*** Begin section ***
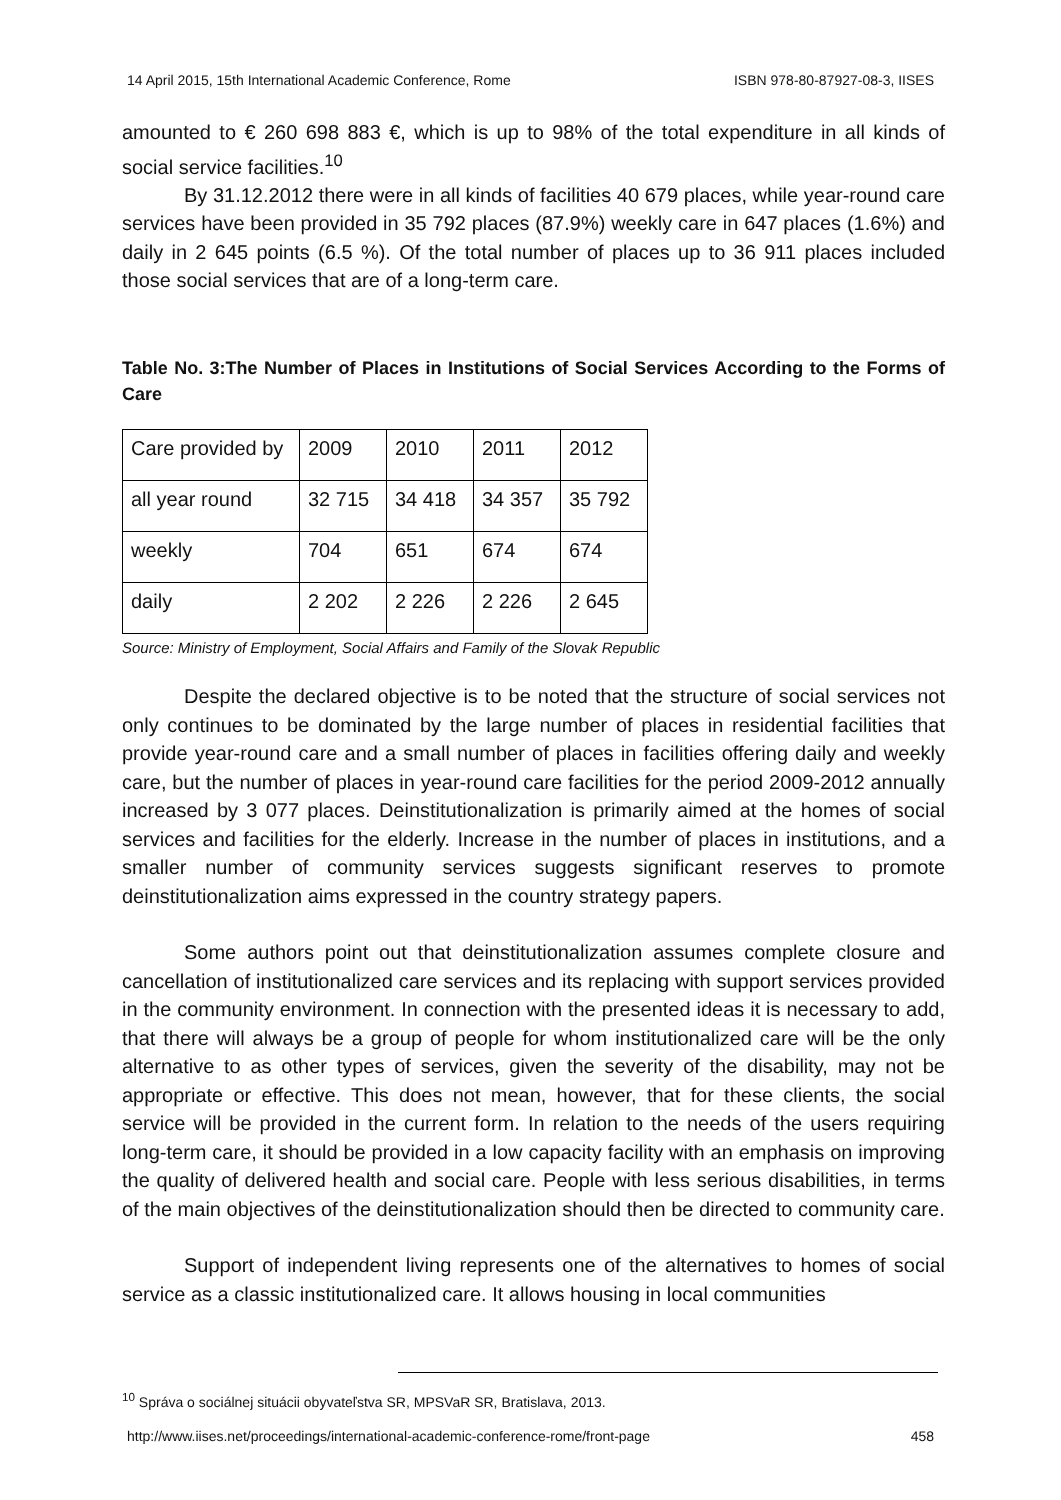14 April 2015, 15th International Academic Conference, Rome ISBN 978-80-87927-08-3, IISES
amounted to € 260 698 883 €, which is up to 98% of the total expenditure in all kinds of social service facilities.<sup>10</sup>
By 31.12.2012 there were in all kinds of facilities 40 679 places, while year-round care services have been provided in 35 792 places (87.9%) weekly care in 647 places (1.6%) and daily in 2 645 points (6.5 %). Of the total number of places up to 36 911 places included those social services that are of a long-term care.
Table No. 3:The Number of Places in Institutions of Social Services According to the Forms of Care
| Care provided by | 2009 | 2010 | 2011 | 2012 |
| all year round | 32 715 | 34 418 | 34 357 | 35 792 |
| weekly | 704 | 651 | 674 | 674 |
| daily | 2 202 | 2 226 | 2 226 | 2 645 |
Source: Ministry of Employment, Social Affairs and Family of the Slovak Republic
Despite the declared objective is to be noted that the structure of social services not only continues to be dominated by the large number of places in residential facilities that provide year-round care and a small number of places in facilities offering daily and weekly care, but the number of places in year-round care facilities for the period 2009-2012 annually increased by 3 077 places. Deinstitutionalization is primarily aimed at the homes of social services and facilities for the elderly. Increase in the number of places in institutions, and a smaller number of community services suggests significant reserves to promote deinstitutionalization aims expressed in the country strategy papers.
Some authors point out that deinstitutionalization assumes complete closure and cancellation of institutionalized care services and its replacing with support services provided in the community environment. In connection with the presented ideas it is necessary to add, that there will always be a group of people for whom institutionalized care will be the only alternative to as other types of services, given the severity of the disability, may not be appropriate or effective. This does not mean, however, that for these clients, the social service will be provided in the current form. In relation to the needs of the users requiring long-term care, it should be provided in a low capacity facility with an emphasis on improving the quality of delivered health and social care. People with less serious disabilities, in terms of the main objectives of the deinstitutionalization should then be directed to community care.
Support of independent living represents one of the alternatives to homes of social service as a classic institutionalized care. It allows housing in local communities
<sup>10</sup> Správa o sociálnej situácii obyvateľstva SR, MPSVaR SR, Bratislava, 2013.
http://www.iises.net/proceedings/international-academic-conference-rome/front-page 458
*** End section ***
● Task item: When a line in the listing has the string "kinds" in it, return that line.

● Response to this task:
amounted to € 260 698 883 €, which is up to 98% of the total expenditure in all kinds of social service facilities.<sup>10</sup>
By 31.12.2012 there were in all kinds of facilities 40 679 places, while year-round care services have been provided in 35 792 places (87.9%) weekly care in 647 places (1.6%) and daily in 2 645 points (6.5 %). Of the total number of places up to 36 911 places included those social services that are of a long-term care.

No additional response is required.